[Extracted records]
****

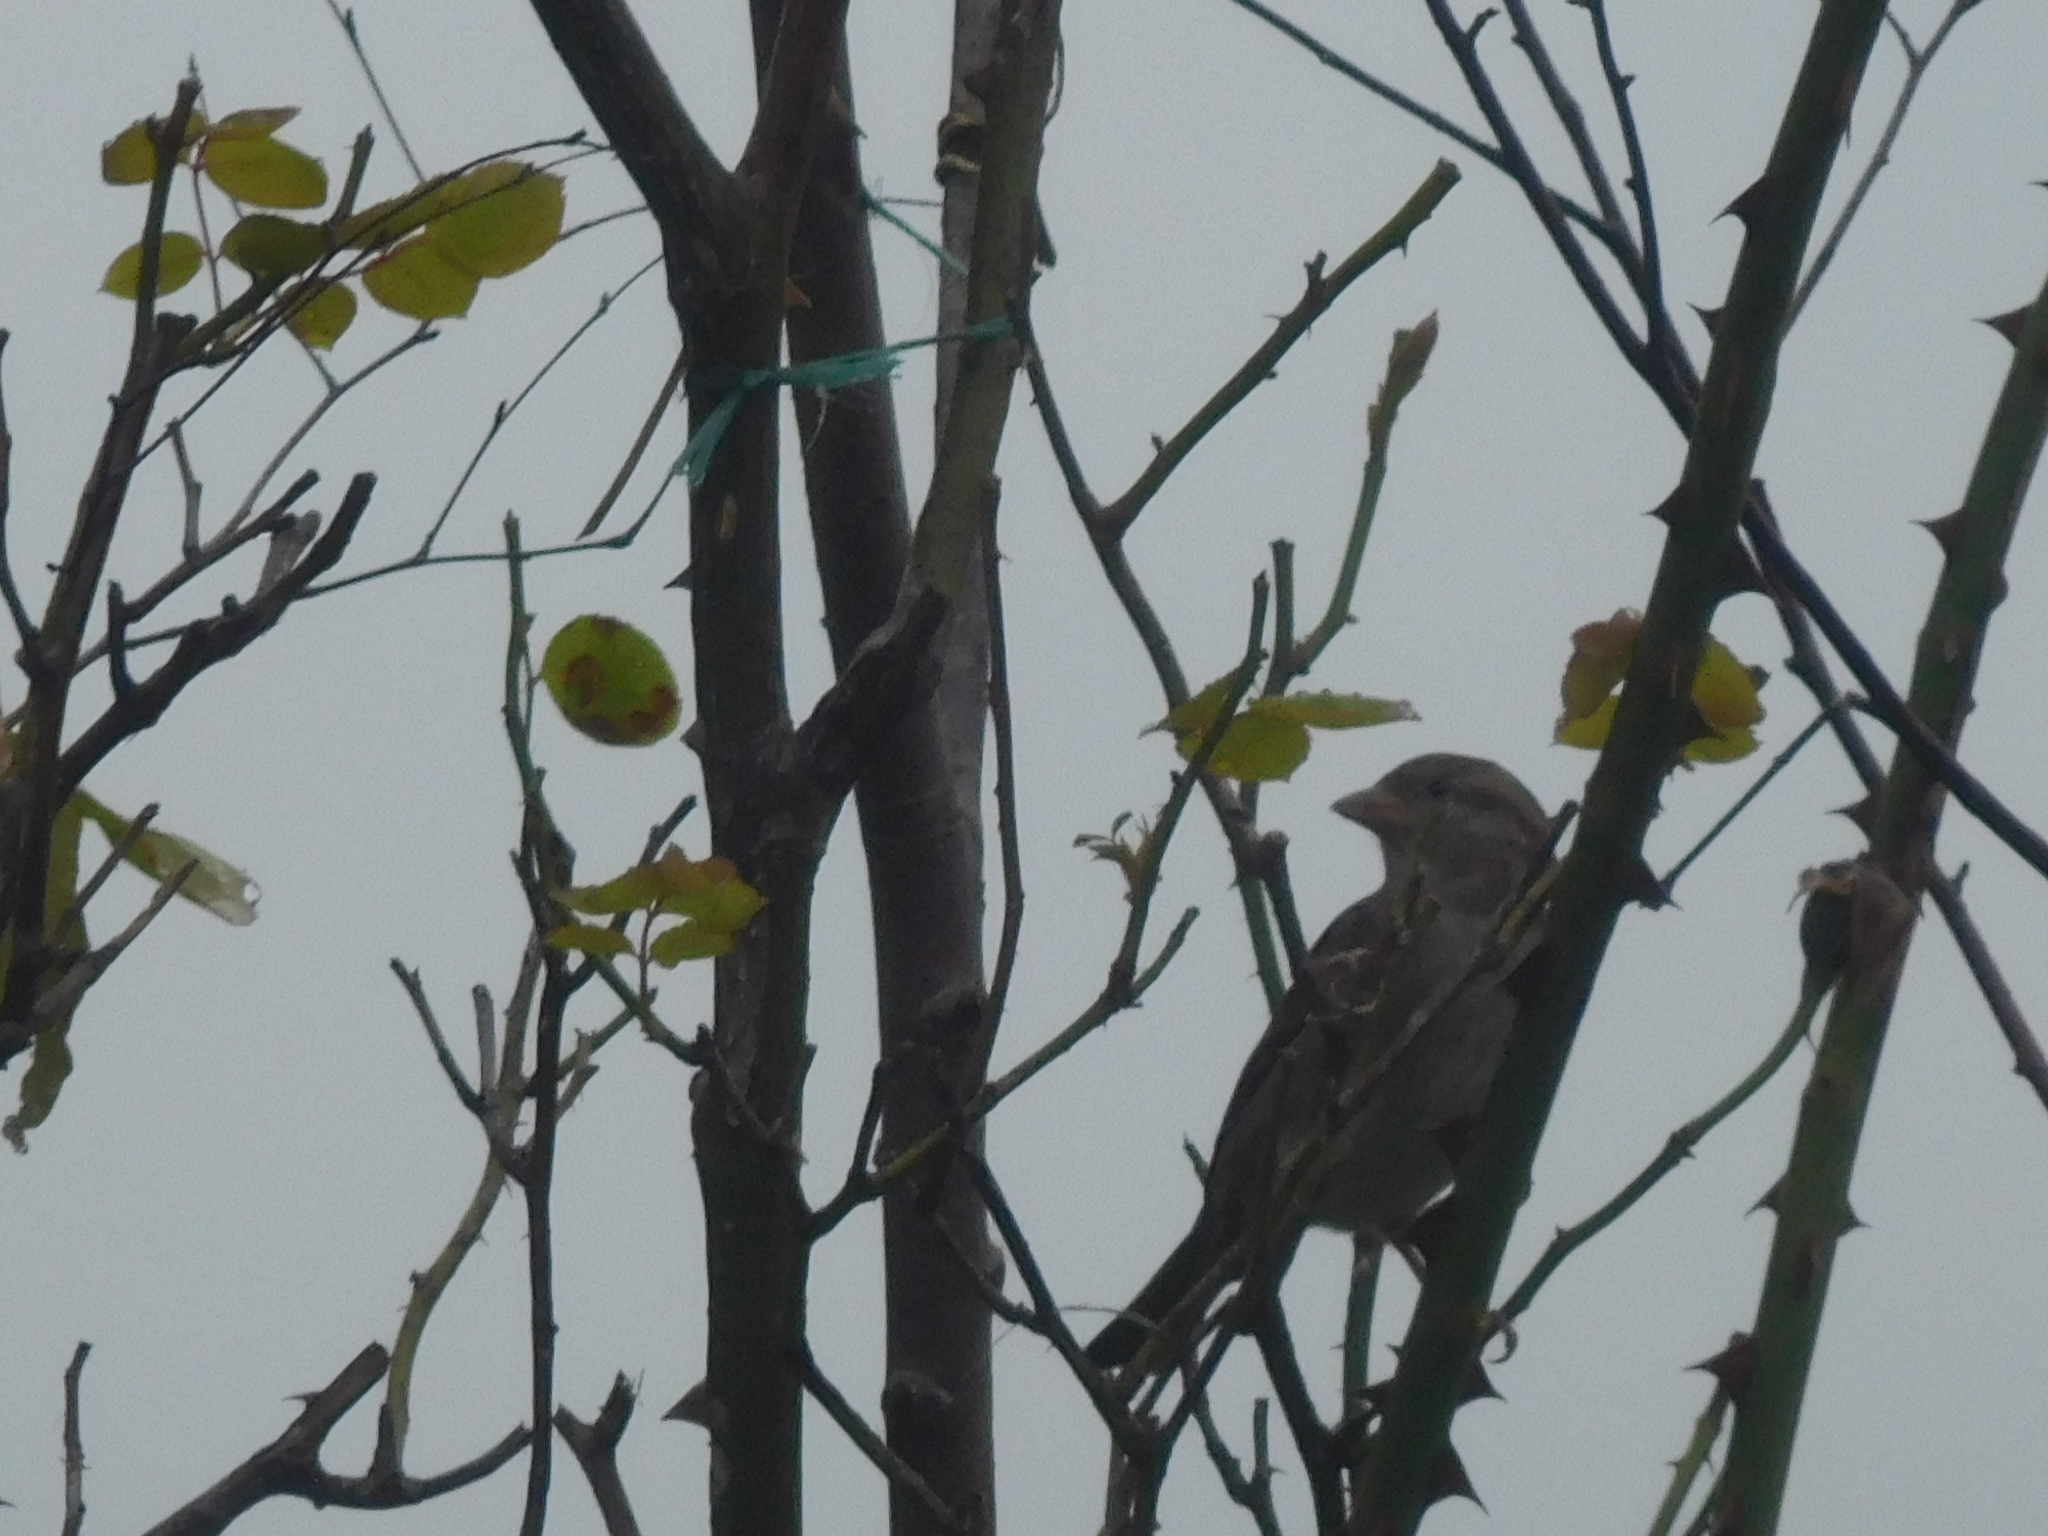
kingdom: Animalia
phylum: Chordata
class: Aves
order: Passeriformes
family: Passeridae
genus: Passer
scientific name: Passer domesticus
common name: House sparrow
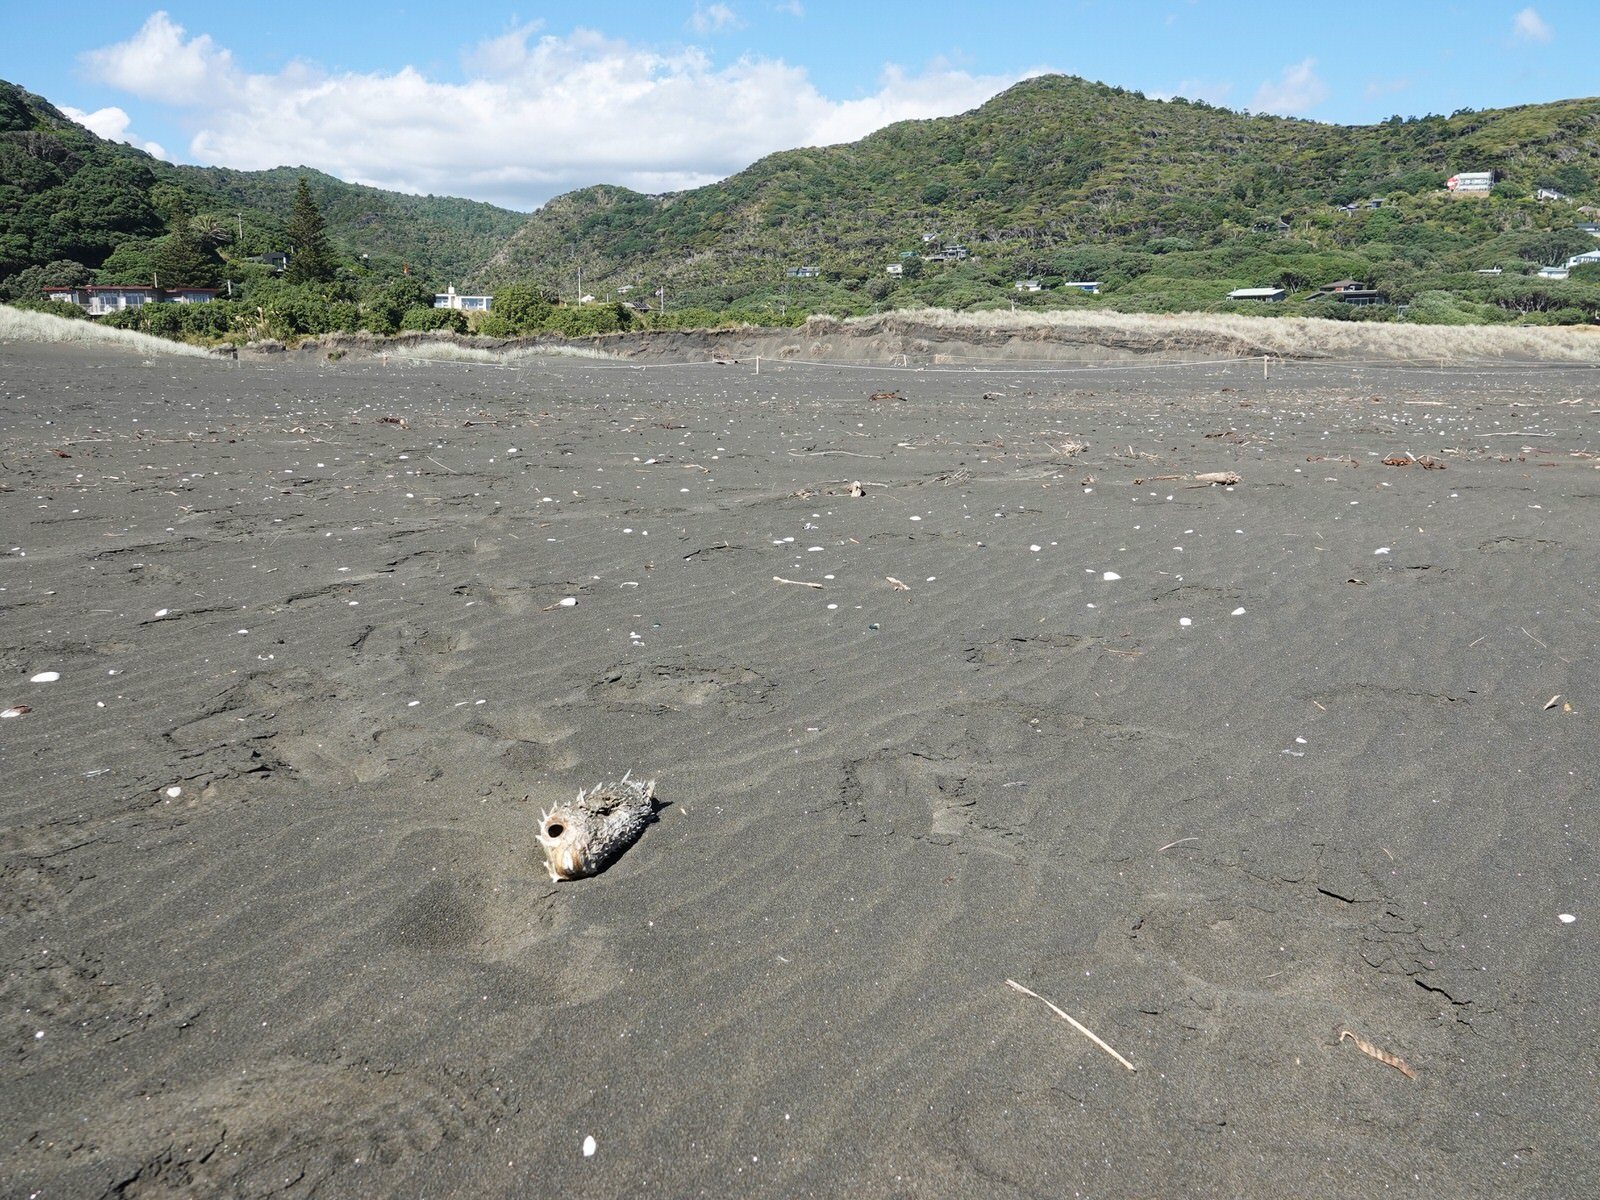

****

Put the records, from the line with "phylum: Chordata" through the end of the records, into a two-column CSV with the columns "field" and "value" and one row for each field. Quote every entry, change any line breaks to spaces, and leave out the pictures.

field,value
"phylum:","Chordata"
"class:","Aves"
"order:","Passeriformes"
"family:","Passeridae"
"genus:","Passer"
"scientific name:","Passer domesticus"
"common name:","House sparrow"